Se trata de una zoonosis que puede presentarse de forma aguda o avanzar hacia cuadros crónicos cuando no se diagnostica y trata a tiempo. Su impacto no se limita a la producción pecuaria: involucra a la salud pública y exige una combinación de hábitos seguros, controles sanitarios y cumplimiento de normativas específicas.

Una enfermedad que afecta a muchas especies
La brucelosis no distingue ámbitos ni especies. Afecta a animales de producción como bovinos, caprinos, ovinos y porcinos, a animales domésticos como los perros, a fauna silvestre e incluso a mamíferos marinos. Esta amplitud explica por qué su control requiere una mirada integral y sostenida en el tiempo.
En las personas, la enfermedad puede adquirirse por distintas vías. Las más frecuentes están asociadas al consumo de leche sin pasteurizar o de productos elaborados con leche cruda —como algunos quesos—, así como al contacto directo con secreciones de animales infectados, especialmente durante abortos provocados por la enfermedad. En contextos específicos, como los laboratorios, también puede transmitirse por la inhalación de aerosoles.
Prevención: hábitos que reducen riesgos
La prevención es la herramienta más efectiva para disminuir la circulación de la brucelosis. En el ámbito del consumo, la recomendación es clara: elegir únicamente productos lácteos elaborados con leche pasteurizada y verificar que cuenten con el rótulo de identificación correspondiente al momento de la compra.
En las zonas rurales y productivas, las medidas preventivas adquieren un peso aún mayor.
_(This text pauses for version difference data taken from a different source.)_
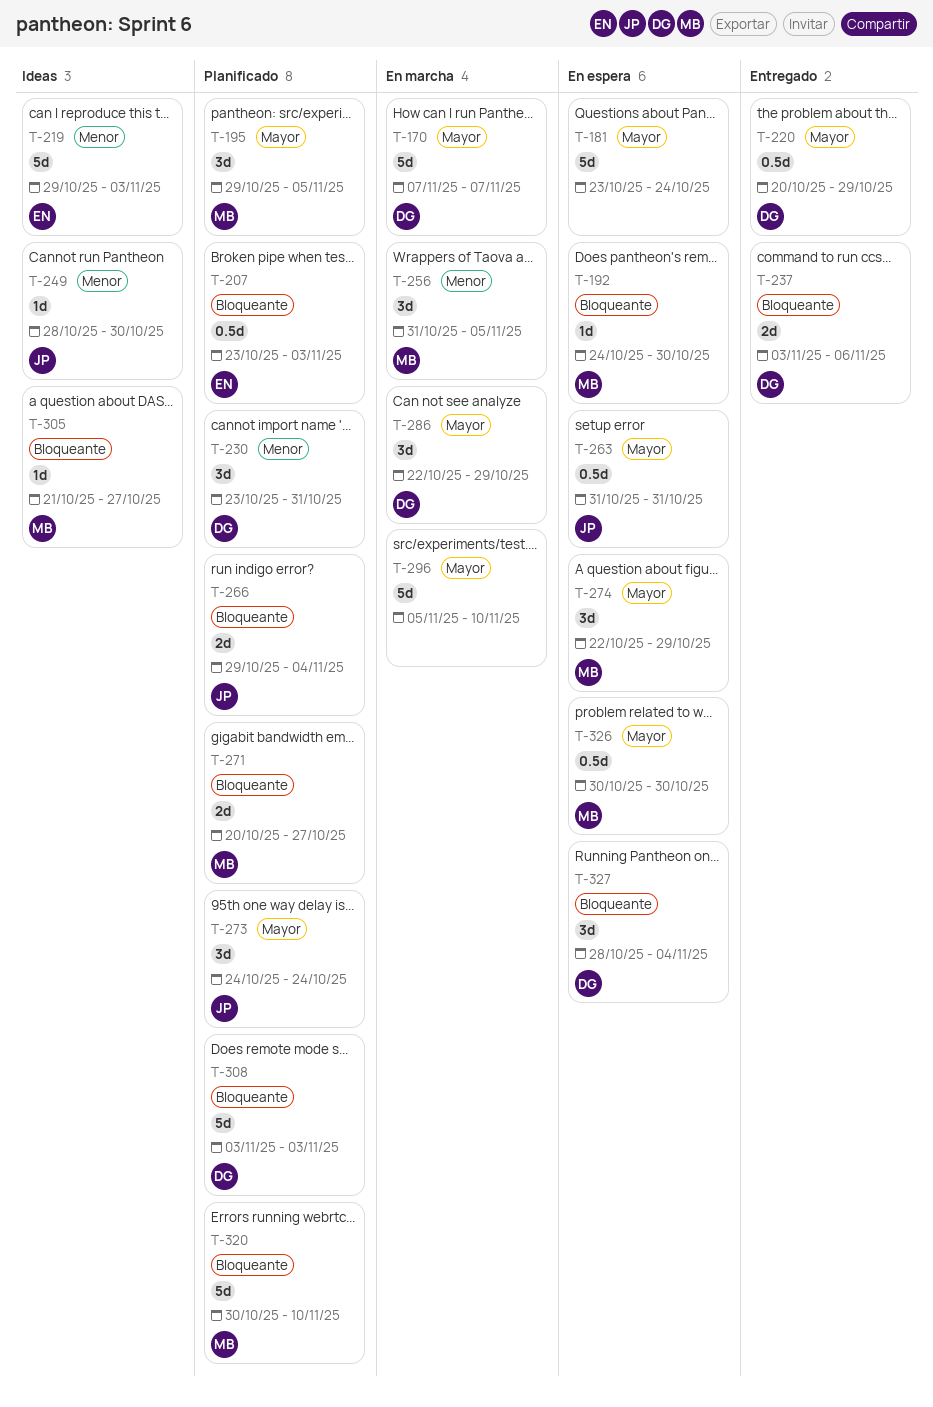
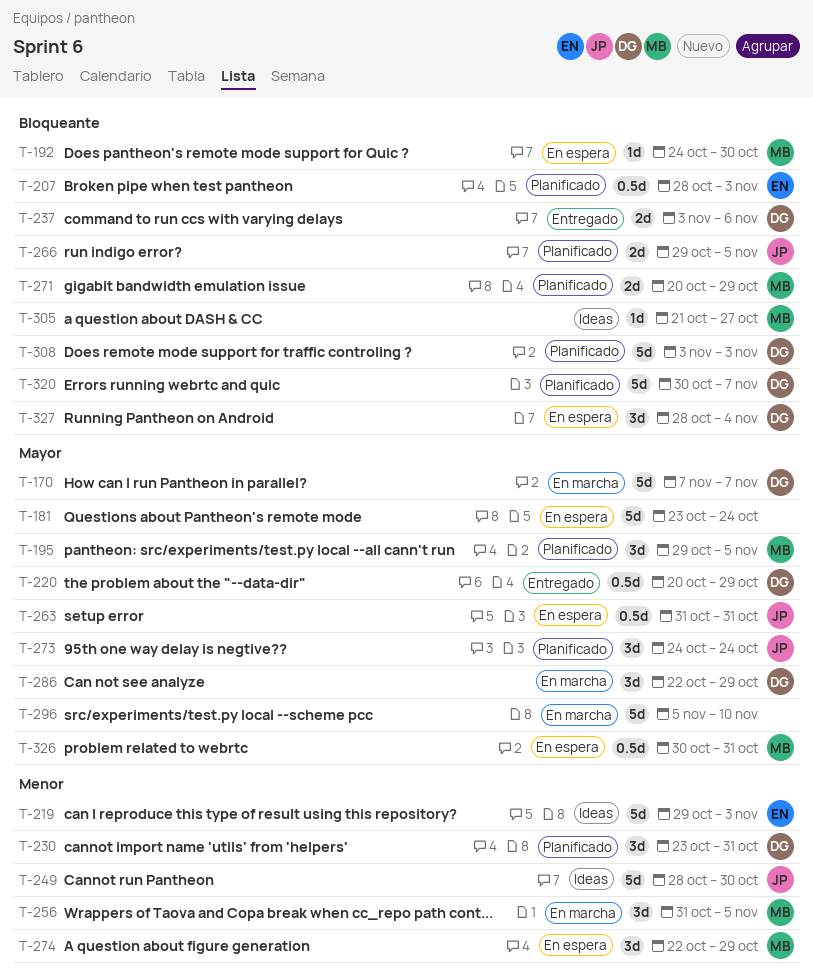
T-207, start: Oct 23 -> Oct 28
T-249, estimate: 1d -> 5d
T-266, due: Nov 4 -> Nov 5
T-271, due: Oct 27 -> Oct 29
T-274, priority: Mayor -> Menor
T-320, owner: MB -> DG
T-320, due: Nov 10 -> Nov 7
T-326, due: Oct 30 -> Oct 31

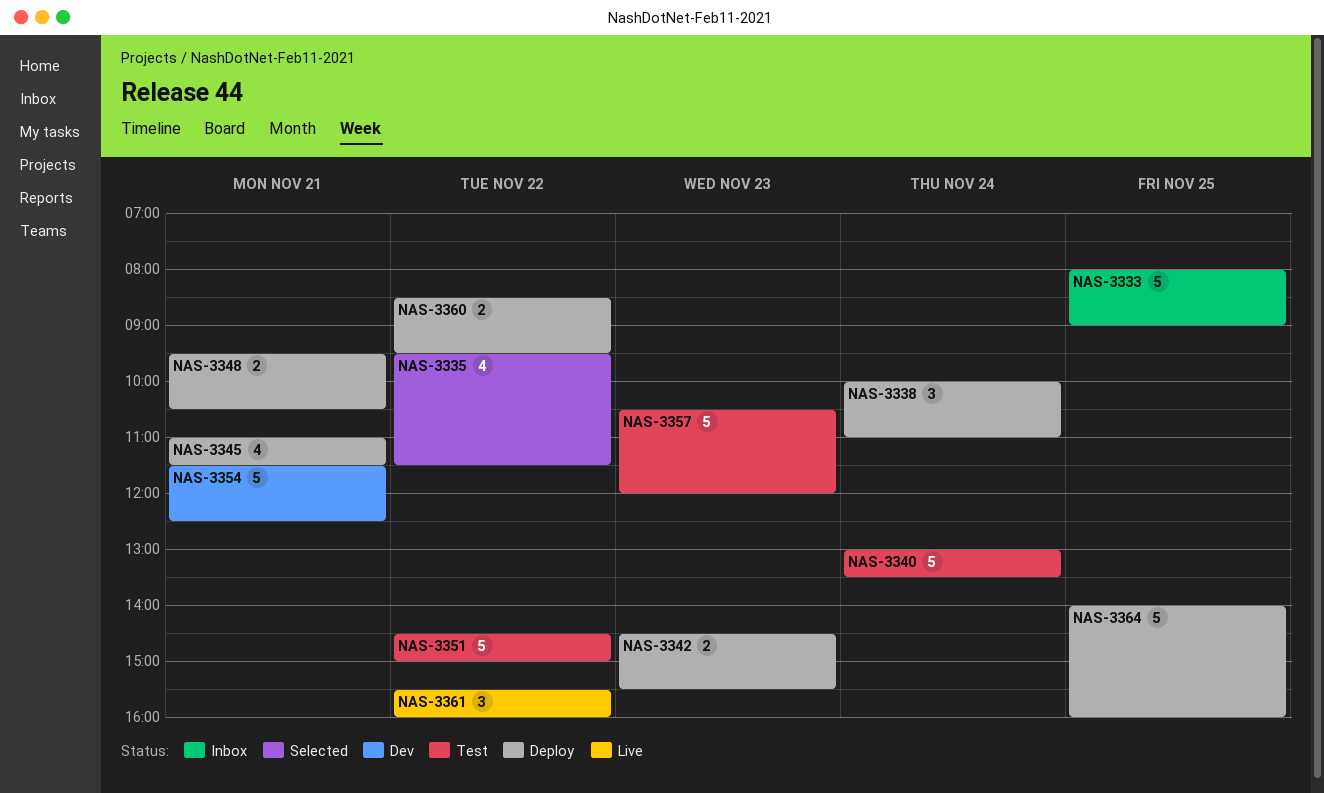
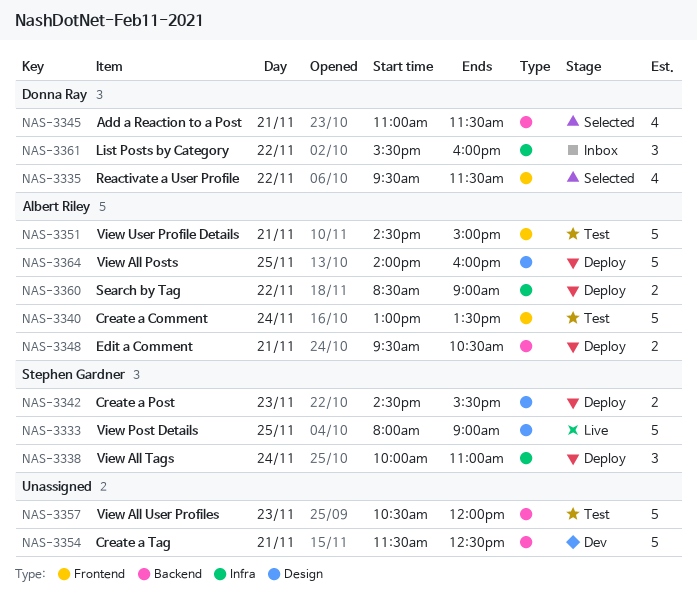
NAS-3333, status: Inbox -> Live
NAS-3345, status: Deploy -> Selected
NAS-3351, day: Nov 22 -> Nov 21
NAS-3360, ends: 09:30 -> 09:00
NAS-3361, status: Live -> Inbox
Las personas que trabajan con ganado deben utilizar elementos de protección personal adecuados —guantes, gafas y botas de goma— y realizar controles serológicos periódicos en los animales, al menos dos veces al año, para asegurar su estado sanitario.
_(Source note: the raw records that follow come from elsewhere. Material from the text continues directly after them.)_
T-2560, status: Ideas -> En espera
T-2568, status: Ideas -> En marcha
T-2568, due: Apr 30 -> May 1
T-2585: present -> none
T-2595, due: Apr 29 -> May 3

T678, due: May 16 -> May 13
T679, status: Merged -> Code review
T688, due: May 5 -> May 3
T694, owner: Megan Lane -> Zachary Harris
Control sanitario en los establecimientos
Para avanzar en el control y la erradicación de la enfermedad en bovinos, el Servicio Nacional de Sanidad y Calidad Agroalimentaria implementó la Determinación Obligatoria del Estatus Sanitario (DOES). Esta herramienta permite identificar animales infectados, sanear los establecimientos afectados y reducir el riesgo de propagación, conforme a lo establecido en la Resolución 67/2019 y su modificatoria 77/2021.
Además, se destaca la importancia de extremar los cuidados en el manejo de animales infectados y de los fetos producto de abortos asociados a la enfermedad, así como de desinfectar correctamente las áreas que puedan haber estado contaminadas.
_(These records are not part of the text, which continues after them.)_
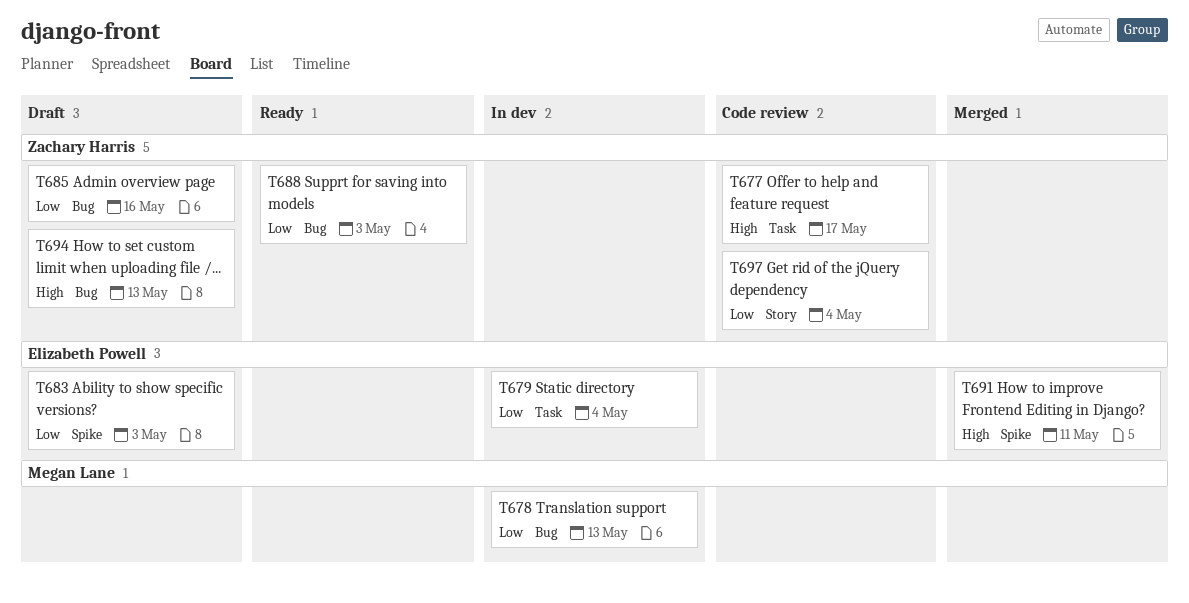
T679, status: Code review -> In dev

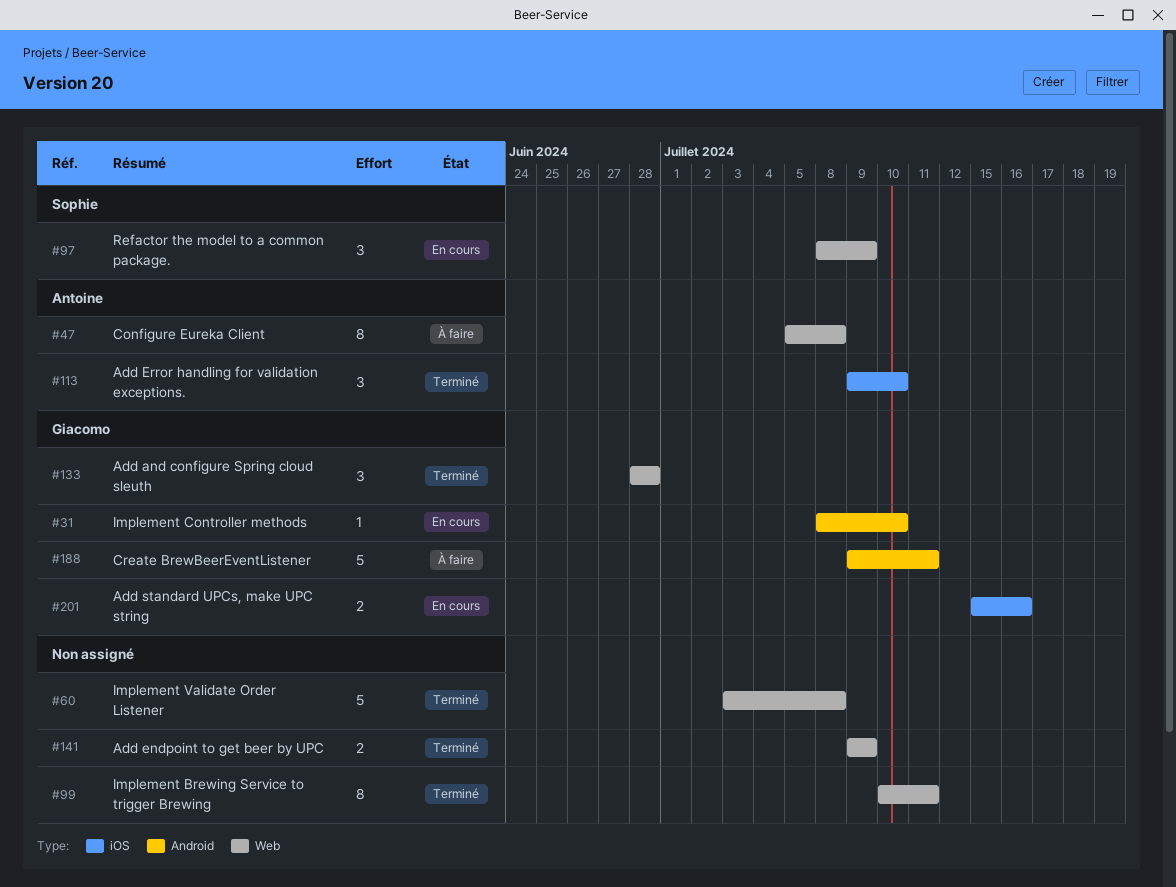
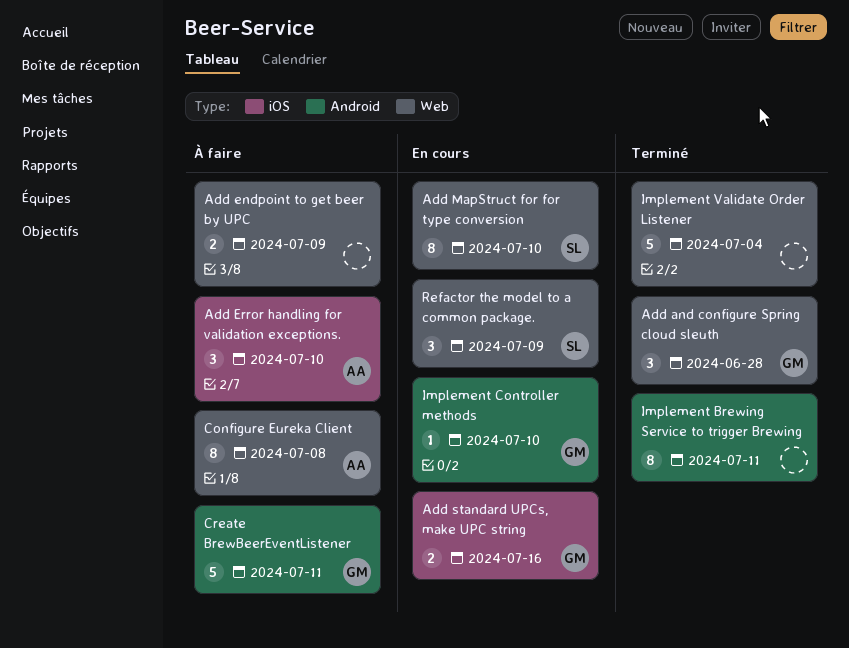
Add endpoint to get beer by UPC, status: Terminé -> À faire
Add Error handling for validation exceptions., status: Terminé -> À faire
Add MapStruct for for type conversion: none -> present
Implement Brewing Service to trigger Brewing, label: Web -> Android
Implement Validate Order Listener, due: Jul 8 -> Jul 4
Vacunación y estrategias complementarias
En las regiones donde la brucelosis es endémica, la vacunación constituye una estrategia sanitaria central. En el caso de los bovinos, es obligatoria la inoculación de terneras de entre 3 y 8 meses de edad con cepa 19 durante las campañas de vacunación antiaftosa y antibrucélica, con el objetivo de disminuir la infección y su diseminación.
A su vez, la Resolución SENASA 936/2025 amplía las opciones disponibles al habilitar la vacunación estratégica con cepas DELTAPGM y RB51. Esta alternativa está destinada a vacas adultas de dos años o más que hayan sido vacunadas en su etapa de terneras y puede aplicarse en establecimientos que cuenten con un estatus sanitario definido, en el marco del Plan Nacional de Control y Erradicación de Brucelosis Bovina.
La brucelosis es una zoonosis prevenible. Su control depende de la adopción sostenida de medidas sanitarias, la detección temprana y el cumplimiento de las normativas vigentes, con el objetivo de proteger la salud de las personas y preservar la sanidad animal.